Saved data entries
┌──
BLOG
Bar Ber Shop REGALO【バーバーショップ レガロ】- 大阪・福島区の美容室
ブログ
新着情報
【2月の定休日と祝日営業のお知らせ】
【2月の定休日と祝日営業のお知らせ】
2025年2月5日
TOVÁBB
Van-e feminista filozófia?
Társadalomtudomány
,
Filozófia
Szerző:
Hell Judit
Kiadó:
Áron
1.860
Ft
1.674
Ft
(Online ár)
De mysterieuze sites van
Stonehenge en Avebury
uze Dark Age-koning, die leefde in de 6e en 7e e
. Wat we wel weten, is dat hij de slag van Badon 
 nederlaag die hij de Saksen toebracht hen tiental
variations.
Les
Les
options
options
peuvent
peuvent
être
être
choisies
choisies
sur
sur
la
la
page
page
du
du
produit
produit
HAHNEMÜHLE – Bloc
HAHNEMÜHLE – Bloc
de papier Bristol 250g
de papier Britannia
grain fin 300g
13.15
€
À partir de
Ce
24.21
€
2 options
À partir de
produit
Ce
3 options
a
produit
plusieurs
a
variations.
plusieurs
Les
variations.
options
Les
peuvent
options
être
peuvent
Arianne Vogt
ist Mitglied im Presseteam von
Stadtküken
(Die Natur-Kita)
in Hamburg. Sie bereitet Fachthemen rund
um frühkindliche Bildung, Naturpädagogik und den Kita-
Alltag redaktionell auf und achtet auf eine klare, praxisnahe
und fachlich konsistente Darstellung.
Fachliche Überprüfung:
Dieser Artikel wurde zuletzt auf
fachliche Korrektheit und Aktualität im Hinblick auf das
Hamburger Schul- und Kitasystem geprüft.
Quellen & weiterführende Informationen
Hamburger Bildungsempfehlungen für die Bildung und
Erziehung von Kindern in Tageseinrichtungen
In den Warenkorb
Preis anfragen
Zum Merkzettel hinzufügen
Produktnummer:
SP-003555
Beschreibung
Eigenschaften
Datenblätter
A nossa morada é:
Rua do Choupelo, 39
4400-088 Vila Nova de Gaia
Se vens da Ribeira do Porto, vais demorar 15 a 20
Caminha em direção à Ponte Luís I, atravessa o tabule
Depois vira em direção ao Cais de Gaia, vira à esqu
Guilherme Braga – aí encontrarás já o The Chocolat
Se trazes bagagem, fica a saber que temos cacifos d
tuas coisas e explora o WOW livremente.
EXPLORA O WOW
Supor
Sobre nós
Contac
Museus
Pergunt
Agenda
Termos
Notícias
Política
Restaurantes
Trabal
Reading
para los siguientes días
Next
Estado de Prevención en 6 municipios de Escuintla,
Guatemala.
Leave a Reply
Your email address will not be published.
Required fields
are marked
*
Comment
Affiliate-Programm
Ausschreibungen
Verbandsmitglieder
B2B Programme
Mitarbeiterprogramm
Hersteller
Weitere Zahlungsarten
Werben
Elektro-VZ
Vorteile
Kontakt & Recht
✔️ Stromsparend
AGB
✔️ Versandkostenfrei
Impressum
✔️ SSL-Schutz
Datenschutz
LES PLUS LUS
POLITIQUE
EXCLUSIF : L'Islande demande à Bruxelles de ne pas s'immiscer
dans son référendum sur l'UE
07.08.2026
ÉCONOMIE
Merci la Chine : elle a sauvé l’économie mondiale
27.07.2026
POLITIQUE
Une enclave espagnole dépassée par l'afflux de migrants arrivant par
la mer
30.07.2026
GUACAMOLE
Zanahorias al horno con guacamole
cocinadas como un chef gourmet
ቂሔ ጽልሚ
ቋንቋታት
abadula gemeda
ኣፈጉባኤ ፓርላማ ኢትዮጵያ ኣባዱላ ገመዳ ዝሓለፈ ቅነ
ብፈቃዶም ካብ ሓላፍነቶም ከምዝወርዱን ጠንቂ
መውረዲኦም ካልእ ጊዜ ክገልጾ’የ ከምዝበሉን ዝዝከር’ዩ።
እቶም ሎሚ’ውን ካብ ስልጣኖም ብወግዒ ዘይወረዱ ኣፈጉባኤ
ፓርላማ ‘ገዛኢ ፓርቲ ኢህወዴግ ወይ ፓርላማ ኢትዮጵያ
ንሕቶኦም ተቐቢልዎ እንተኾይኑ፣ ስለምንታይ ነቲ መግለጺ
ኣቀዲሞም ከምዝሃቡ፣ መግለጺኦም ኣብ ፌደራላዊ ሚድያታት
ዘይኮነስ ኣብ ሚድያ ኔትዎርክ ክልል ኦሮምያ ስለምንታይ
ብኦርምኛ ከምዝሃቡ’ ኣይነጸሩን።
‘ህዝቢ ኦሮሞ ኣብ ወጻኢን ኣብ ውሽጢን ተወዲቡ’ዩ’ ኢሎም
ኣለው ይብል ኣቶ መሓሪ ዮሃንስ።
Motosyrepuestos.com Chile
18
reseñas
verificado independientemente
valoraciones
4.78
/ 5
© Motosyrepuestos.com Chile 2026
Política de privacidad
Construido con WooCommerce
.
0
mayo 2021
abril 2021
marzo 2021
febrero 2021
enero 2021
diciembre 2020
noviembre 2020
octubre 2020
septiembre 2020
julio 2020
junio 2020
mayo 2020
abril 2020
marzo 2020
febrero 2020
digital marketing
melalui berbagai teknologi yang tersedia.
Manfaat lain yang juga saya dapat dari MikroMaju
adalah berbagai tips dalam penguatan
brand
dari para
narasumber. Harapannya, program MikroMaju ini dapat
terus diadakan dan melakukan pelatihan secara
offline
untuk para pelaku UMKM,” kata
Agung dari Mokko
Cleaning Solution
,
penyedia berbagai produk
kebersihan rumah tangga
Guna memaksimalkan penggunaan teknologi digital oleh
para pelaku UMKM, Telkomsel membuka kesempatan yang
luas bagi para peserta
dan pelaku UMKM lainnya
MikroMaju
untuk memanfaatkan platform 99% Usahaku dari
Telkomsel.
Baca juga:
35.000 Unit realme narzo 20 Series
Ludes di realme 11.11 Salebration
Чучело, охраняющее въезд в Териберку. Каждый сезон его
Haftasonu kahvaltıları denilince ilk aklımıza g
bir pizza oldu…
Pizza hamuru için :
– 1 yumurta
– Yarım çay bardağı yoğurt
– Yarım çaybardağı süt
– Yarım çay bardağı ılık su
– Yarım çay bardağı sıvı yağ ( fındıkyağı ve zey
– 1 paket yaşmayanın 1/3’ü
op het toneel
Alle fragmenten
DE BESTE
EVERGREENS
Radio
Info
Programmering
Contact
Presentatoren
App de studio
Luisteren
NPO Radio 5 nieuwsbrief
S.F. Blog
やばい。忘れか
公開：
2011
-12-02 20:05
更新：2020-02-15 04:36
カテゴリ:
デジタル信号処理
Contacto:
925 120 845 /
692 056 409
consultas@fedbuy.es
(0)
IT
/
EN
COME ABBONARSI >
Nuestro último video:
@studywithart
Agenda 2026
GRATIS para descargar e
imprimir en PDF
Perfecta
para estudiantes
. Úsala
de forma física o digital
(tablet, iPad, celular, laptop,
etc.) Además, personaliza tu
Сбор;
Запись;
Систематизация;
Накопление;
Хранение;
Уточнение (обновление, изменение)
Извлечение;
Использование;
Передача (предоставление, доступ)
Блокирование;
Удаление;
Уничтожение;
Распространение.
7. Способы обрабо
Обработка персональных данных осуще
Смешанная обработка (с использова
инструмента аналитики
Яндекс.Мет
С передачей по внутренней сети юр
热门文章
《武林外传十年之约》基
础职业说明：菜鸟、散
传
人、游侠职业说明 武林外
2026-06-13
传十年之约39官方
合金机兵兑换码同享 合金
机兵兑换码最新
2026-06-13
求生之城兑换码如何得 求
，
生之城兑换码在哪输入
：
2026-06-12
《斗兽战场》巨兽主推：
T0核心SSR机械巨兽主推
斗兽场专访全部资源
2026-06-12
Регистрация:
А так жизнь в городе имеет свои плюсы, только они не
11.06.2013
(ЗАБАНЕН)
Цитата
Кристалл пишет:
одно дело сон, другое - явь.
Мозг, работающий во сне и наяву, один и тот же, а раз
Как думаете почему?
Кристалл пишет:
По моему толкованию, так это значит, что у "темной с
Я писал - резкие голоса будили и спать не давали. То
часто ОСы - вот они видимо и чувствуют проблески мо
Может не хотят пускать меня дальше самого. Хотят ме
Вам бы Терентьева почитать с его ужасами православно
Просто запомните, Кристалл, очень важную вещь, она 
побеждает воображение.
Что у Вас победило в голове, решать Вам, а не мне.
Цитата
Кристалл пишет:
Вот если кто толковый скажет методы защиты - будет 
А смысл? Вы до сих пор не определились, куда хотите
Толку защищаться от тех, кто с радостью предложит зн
└──
TO DO: Substitute "HUF" for "Ft" in everything from the start of the records down to the line containing "uze Dark Age-koning, die", and leave the rest of those lines unchanged.

OUTPUT FOR THIS EXERCISE:
BLOG
Bar Ber Shop REGALO【バーバーショップ レガロ】- 大阪・福島区の美容室
ブログ
新着情報
【2月の定休日と祝日営業のお知らせ】
【2月の定休日と祝日営業のお知らせ】
2025年2月5日
TOVÁBB
Van-e feminista filozófia?
Társadalomtudomány
,
Filozófia
Szerző:
Hell Judit
Kiadó:
Áron
1.860
HUF
1.674
HUF
(Online ár)
De mysterieuze sites van
Stonehenge en Avebury
uze Dark Age-koning, die leefde in de 6e en 7e e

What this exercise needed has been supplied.